### INPUT FOR THIS TASK:
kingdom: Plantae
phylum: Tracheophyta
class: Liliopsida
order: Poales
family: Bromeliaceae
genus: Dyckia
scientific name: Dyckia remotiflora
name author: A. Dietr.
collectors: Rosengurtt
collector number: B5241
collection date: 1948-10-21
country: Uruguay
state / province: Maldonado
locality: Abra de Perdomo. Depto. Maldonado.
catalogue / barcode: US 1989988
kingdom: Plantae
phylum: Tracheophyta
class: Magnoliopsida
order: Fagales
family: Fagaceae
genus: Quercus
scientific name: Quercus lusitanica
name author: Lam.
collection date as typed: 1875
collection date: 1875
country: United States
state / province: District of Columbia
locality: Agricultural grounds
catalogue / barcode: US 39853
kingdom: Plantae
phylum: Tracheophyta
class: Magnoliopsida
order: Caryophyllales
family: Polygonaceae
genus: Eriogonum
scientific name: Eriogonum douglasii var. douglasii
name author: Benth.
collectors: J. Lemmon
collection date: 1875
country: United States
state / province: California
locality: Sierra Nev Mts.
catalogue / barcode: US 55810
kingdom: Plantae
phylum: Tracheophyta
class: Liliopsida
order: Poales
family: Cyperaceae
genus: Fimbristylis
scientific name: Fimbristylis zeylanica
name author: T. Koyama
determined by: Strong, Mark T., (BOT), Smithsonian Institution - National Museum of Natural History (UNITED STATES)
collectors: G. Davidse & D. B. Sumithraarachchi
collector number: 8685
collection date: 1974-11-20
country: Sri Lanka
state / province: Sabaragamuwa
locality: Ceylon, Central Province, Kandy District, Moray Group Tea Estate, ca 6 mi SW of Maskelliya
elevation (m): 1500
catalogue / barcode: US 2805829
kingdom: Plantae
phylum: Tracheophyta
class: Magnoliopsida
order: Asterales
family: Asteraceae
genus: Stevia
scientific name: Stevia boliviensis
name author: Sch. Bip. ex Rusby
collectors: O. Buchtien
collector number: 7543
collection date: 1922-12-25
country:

### WHAT IS ASKED:
Render the listing above as a JSON list of strings, with one string for each line and no blank lines.

### PROBLEM SOLUTION:
[
  "kingdom: Plantae",
  "phylum: Tracheophyta",
  "class: Liliopsida",
  "order: Poales",
  "family: Bromeliaceae",
  "genus: Dyckia",
  "scientific name: Dyckia remotiflora",
  "name author: A. Dietr.",
  "collectors: Rosengurtt",
  "collector number: B5241",
  "collection date: 1948-10-21",
  "country: Uruguay",
  "state / province: Maldonado",
  "locality: Abra de Perdomo. Depto. Maldonado.",
  "catalogue / barcode: US 1989988",
  "kingdom: Plantae",
  "phylum: Tracheophyta",
  "class: Magnoliopsida",
  "order: Fagales",
  "family: Fagaceae",
  "genus: Quercus",
  "scientific name: Quercus lusitanica",
  "name author: Lam.",
  "collection date as typed: 1875",
  "collection date: 1875",
  "country: United States",
  "state / province: District of Columbia",
  "locality: Agricultural grounds",
  "catalogue / barcode: US 39853",
  "kingdom: Plantae",
  "phylum: Tracheophyta",
  "class: Magnoliopsida",
  "order: Caryophyllales",
  "family: Polygonaceae",
  "genus: Eriogonum",
  "scientific name: Eriogonum douglasii var. douglasii",
  "name author: Benth.",
  "collectors: J. Lemmon",
  "collection date: 1875",
  "country: United States",
  "state / province: California",
  "locality: Sierra Nev Mts.",
  "catalogue / barcode: US 55810",
  "kingdom: Plantae",
  "phylum: Tracheophyta",
  "class: Liliopsida",
  "order: Poales",
  "family: Cyperaceae",
  "genus: Fimbristylis",
  "scientific name: Fimbristylis zeylanica",
  "name author: T. Koyama",
  "determined by: Strong, Mark T., (BOT), Smithsonian Institution - National Museum of Natural History (UNITED STATES)",
  "collectors: G. Davidse & D. B. Sumithraarachchi",
  "collector number: 8685",
  "collection date: 1974-11-20",
  "country: Sri Lanka",
  "state / province: Sabaragamuwa",
  "locality: Ceylon, Central Province, Kandy District, Moray Group Tea Estate, ca 6 mi SW of Maskelliya",
  "elevation (m): 1500",
  "catalogue / barcode: US 2805829",
  "kingdom: Plantae",
  "phylum: Tracheophyta",
  "class: Magnoliopsida",
  "order: Asterales",
  "family: Asteraceae",
  "genus: Stevia",
  "scientific name: Stevia boliviensis",
  "name author: Sch. Bip. ex Rusby",
  "collectors: O. Buchtien",
  "collector number: 7543",
  "collection date: 1922-12-25",
  "country:"
]